Questo scritto appartiene alla raccolta “Cronache sospese”, a questo link l’introduzione .
DETRITO 4.2.2020
Mi sfugge sempre qualcuno col parco femmine. Poi si fa avanti come un amo al pesce. E abbocca. Allora tace lo spirito anzi si raddoppia. Ed è così che uccido il drago. Con la serena consapevolezza che il cielo distribuisce ossessioni. Ciascuno col fardello proprio o croce. Impastato nella carne che brama sesso o cibo o altro riempitivo. Nessuno che rechi un filo col palloncino rosso. Nessuno che apra le mani con una rosa tra i palmi. Anche la farfalla gialla è letteratura. L’oratoria ha una parte immancabile di suggestione. La nonna non meno d’altri. Per questo ogni voce vibra o manca d’incanto. Rifulge di lacrime la verità. Tutto ciò che circonda è buio e stortura. Soprindente tuttavia la forza della vita. La sopravvivenza sorprende. Col dubbio che sia soltanto una casualità di corpi e luoghi. La stella scritta nel firmamento.
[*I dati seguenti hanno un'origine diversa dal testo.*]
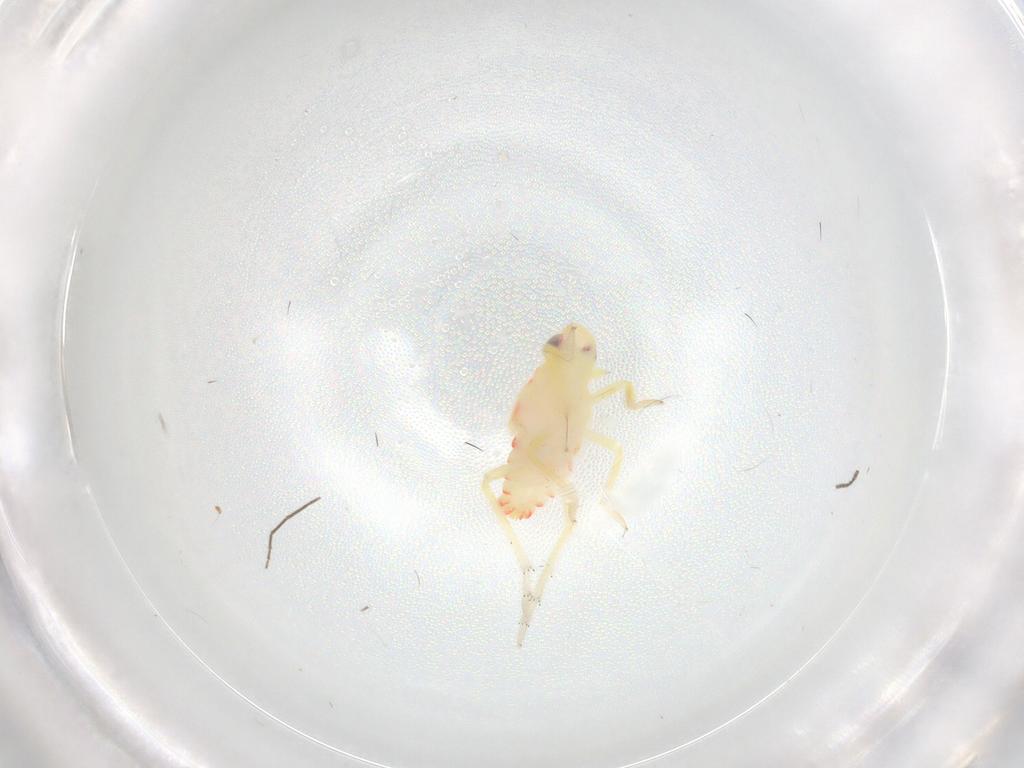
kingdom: Animalia
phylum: Arthropoda
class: Insecta
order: Hemiptera
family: Tropiduchidae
Riprendi ciò ch’è tuo. Arresta i passerottini che scendono lungo le spalle e rapidi staccandosi dalle caviglie fuggono lasciandoti leggerezza. Regalando un senso di svuotamento materico che ti fa fantoccio. Le vesti su un corpo. Riprenditi l’estate. L’affermazione. Il gesto assertivo col quale architettavi convincimento. Rivestiti delle scaglie dorate di serpente. Sinuoso elastico muscoloso rettile che ingoia un bue all’occorrenza. Più spesso rane che gracidano ondeggiando sui loro tacchi il fango quotidiano. Ecco sei muta sfinge sabbia deserto piramide di molte facce. Ecco l’archetipo agguerrito furente. Mezzanotte negli occhi più accesi. L’imperativo è ricostruire. Contrastare l’abbandono ruderi e demolizioni. La frana che in calce sfarina. E certificare non basta ché manca il respiro. È il poco che innesta l’intermittenza del ruolo. L’immobilismo che offende anche il corpo. La sua viziata postura. Siamo piegati dagli angoli. Intenti allo schermo. Nell’avvilente nullità del frastuono. Avremmo dovuto il brillio del nero. La ghigliottina della colonia penale. Lo scarafaggio di Kafka. La stanza di Virginia l’ape dickinsoniana e la poesia nei secoli da Eumelo fino ai giorni nostri. Avremmo dovuto a fiumi altissima altera altrettanto e basta.